Tomorrow will mark three weeks since I made my announcement and began this blog. Obviously, I plan to post more than one post per week usually, but as I began this transition in my life, I really needed time to process my next steps.
I want to thank everyone who took the time over the past few weeks to reach out to me with words of support, whether here on the blog, on Facebook or on Twitter. Although I was and continue to be confident in my decision, it is always nice to know you have support when making life changes. I appreciate all of you.
The past three weeks have been some of the best times I’ve had with my children, as I really tried to jump in with both feet, unplugging a good majority of the time I’m with them. Of course, old habits die hard and there have been slip ups from time to time, but as a whole, things are going well. Ethan and Alex really seem to be enjoying their newly acquired extra time with their Dad, a fact that makes me very proud.

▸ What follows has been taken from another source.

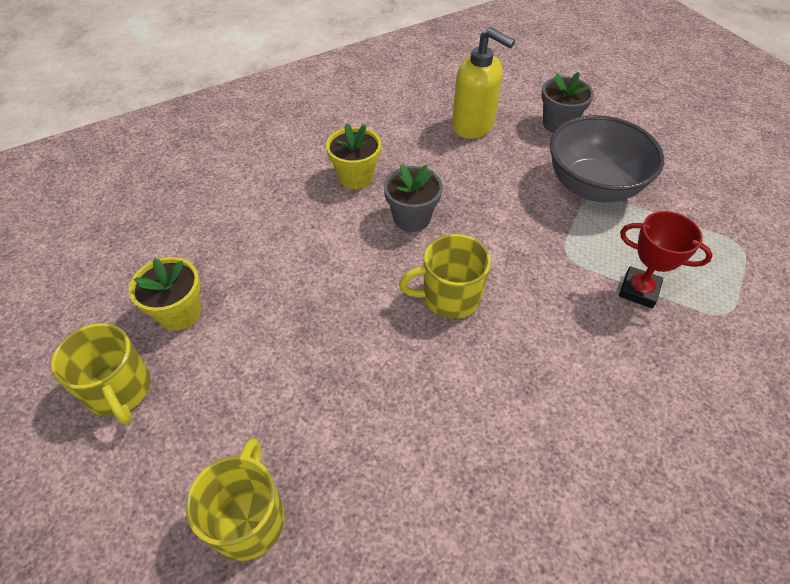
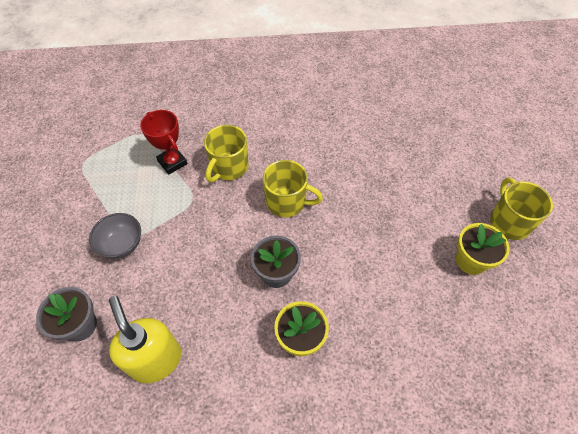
camera: 155 degrees left, 5 degrees up
(248, 518) = (438, 138): yellow mug -> yellow mug (229, 167)
(593, 186) = (122, 245): grey bowl -> grey bowl, size x0.55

However, tomorrow will also be another monumental change for me and is both an exciting day and one I’m dreading with my entire being. Tomorrow is the day I quit smoking.
I have been a smoker since I was 17-years old, starting during an evening of celebration following my high school graduation earlier in the day. That is a long time ago and, as I’m sure somebody will say, is way too long to be a smoker. You know, since one day…one cigarette…is too long. This will not be my first attempt to quit smoking, but with the life changes happening recently, it is a perfect time to finally do it.
My last attempt to quit smoking came about a year and a half ago when I quit on New Year’s Day of 2011. Knowing myself, I felt it was best to use nicotine patches, rather than going the cold turkey route and I did well…for a month and a half. I slipped for an evening, thinking I could be the guy to have a smoke or two with a drink or two and not pick the pack up again the next morning.
I was wrong. I’m not that guy.
While preparing for tomorrow, I’ve spent quite a lot of time researching how to quit and be successful. However, there really is no “right way,” as it is a different experience for everyone going through it, but I believe I have my plan of action and tomorrow is the day I embark on that journey.
After all, I made the decision to start a new life recently. I want this new life to be a long one, right?
Say a prayer and send good vibes my way tonight. Tomorrow is a big day.